From last Monday to Wednesday, Japan celebrated Constitution Memorial Day, Midori no Hi (“Greenery Day”), and Children’s Day, the three holidays that make up the tail end of the spring vacation period called Golden Week. On Thursday, though, it was back to work, and that, unfortunately, meant a return to crowded conditions for some of Tokyo’s most heavily used trains and the stations they service.

▼ “Every bench on the train was full, and every hand strap was taken too…Things got even worse when we passed through Ikebukuro Station, and Shinjuku was the worst…And so many people weren’t wearing masks!”

It was also shoulder-to-shoulder on the Marunouchi Line subway car Japanese Twitter user @YKbtzNIVTrCSKA3, who works as a member of a hospital’s cleaning staff, was aboard.

▼ The Marunouchi Line passes through Shinjuku, Akasaka, Kasumigaseki, and Ginza neighborhoods, some of the densest clusters of office buildings in the city.

And it’s not like Tokyo office commutes only affect Tokyo. Many people live outside the city limits in neighboring prefectures were housing is cheaper, then ride the train into the city center, creating massive morning migrations. This packed Thursday morning platform, for example, is at Funabashi Station in Chiba Prefecture, Tokyo’s neighbor to the east.

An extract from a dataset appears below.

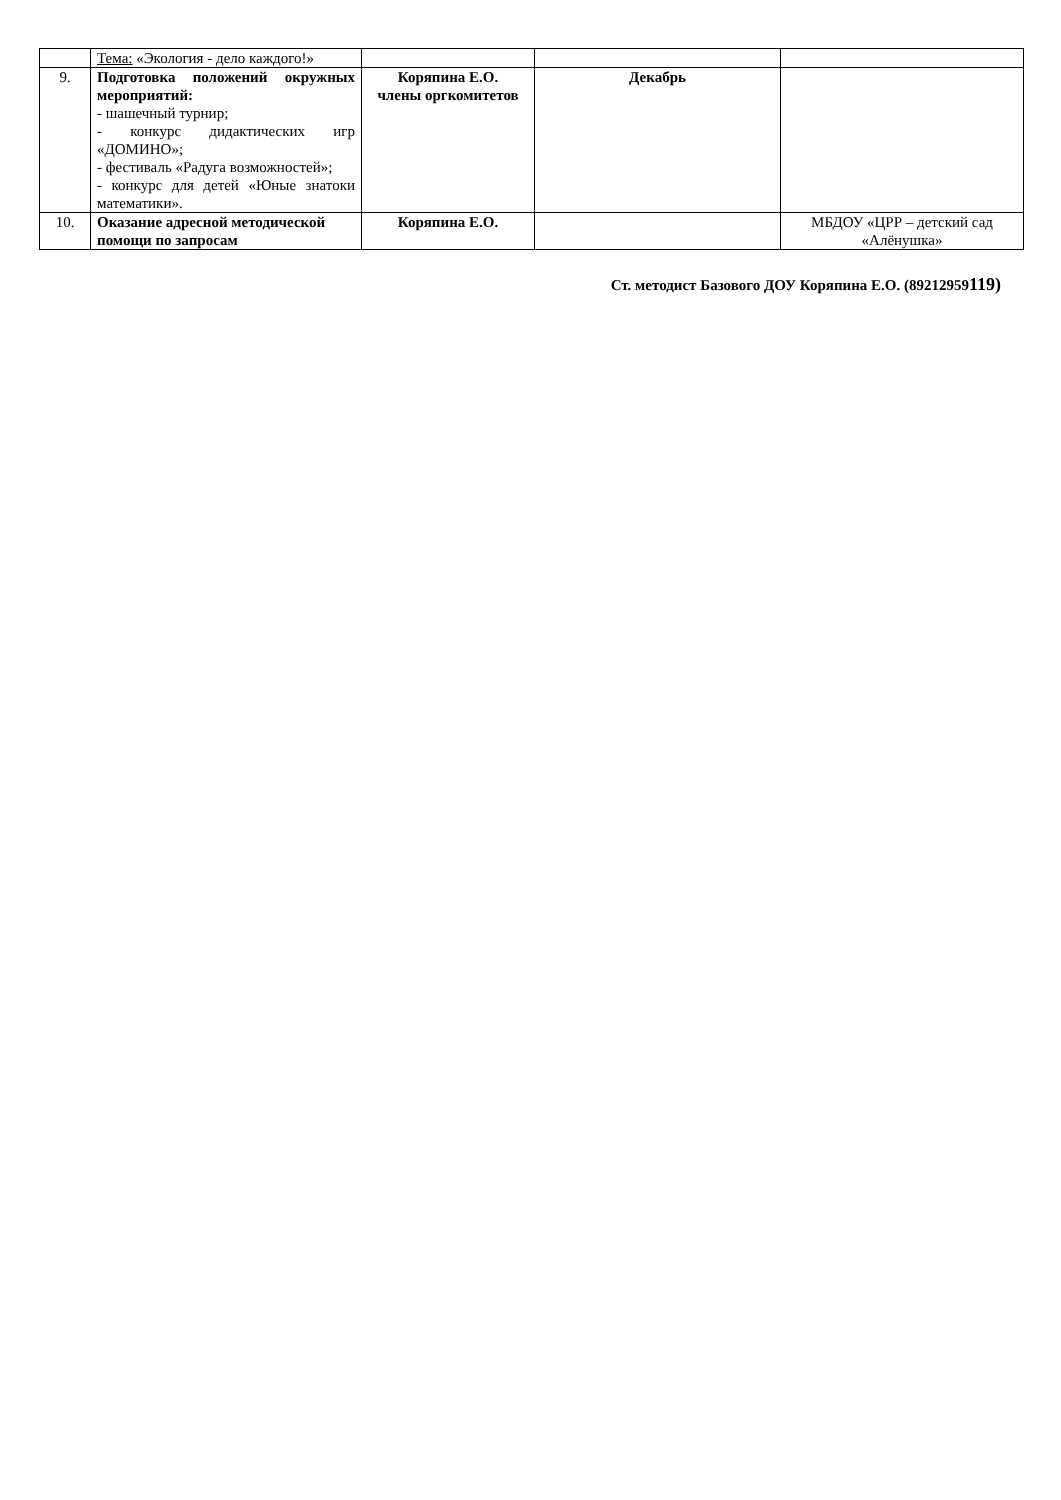| | Тема: «Экология - дело каждого!» | | | |
| 9. | Подготовка положений окружных мероприятий: - шашечный турнир; - конкурс дидактических игр «ДОМИНО»; - фестиваль «Радуга возможностей»; - конкурс для детей «Юные знатоки математики». | Коряпина Е.О. члены оргкомитетов | Декабрь | |
| 10. | Оказание адресной методической помощи по запросам | Коряпина Е.О. | | МБДОУ «ЦРР – детский сад «Алёнушка» |
Ст. методист Базового ДОУ Коряпина Е.О. (89212959119)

▼ Another commuter crowd walks through Tokyo’s Shinagawa Station on Thursday.

While Tokyo’s number of new coronavirus infections took an encouraging dip during the vacation period, Thursday’s commuting conditions had many online commenters fearing that it will all have been for naught with people pressed up against each other on trains once again, reacting with:

“This is scary in so many ways.”
“Haven’t they been asking companies to stagger their starting times?”
“THIS is what they call operating under a state of emergency?”
“Commuting is still its own special kind of hell.”
“I think part of the problem is that when the government announced it was extending the state of emergency [which happened on Monday], most companies were already on vacation, so the people who make the decisions to let employees stay home weren’t around to do so.”

However, as those who’ve had to make their way through Shinagawa Station during rush hour can attest, ordinarily the station is even more crowded that what’s shown in the above photos, and the difference is even greater for the first day after a vacation period. Still, what passes for competitively less crowded in Tokyo is still a lot of people but just about anywhere else’s standards, and with the coronavirus still out there, hopefully employers will make changes that allow for fewer people having to commute to the office, or at least not so many at the same time and on the same train.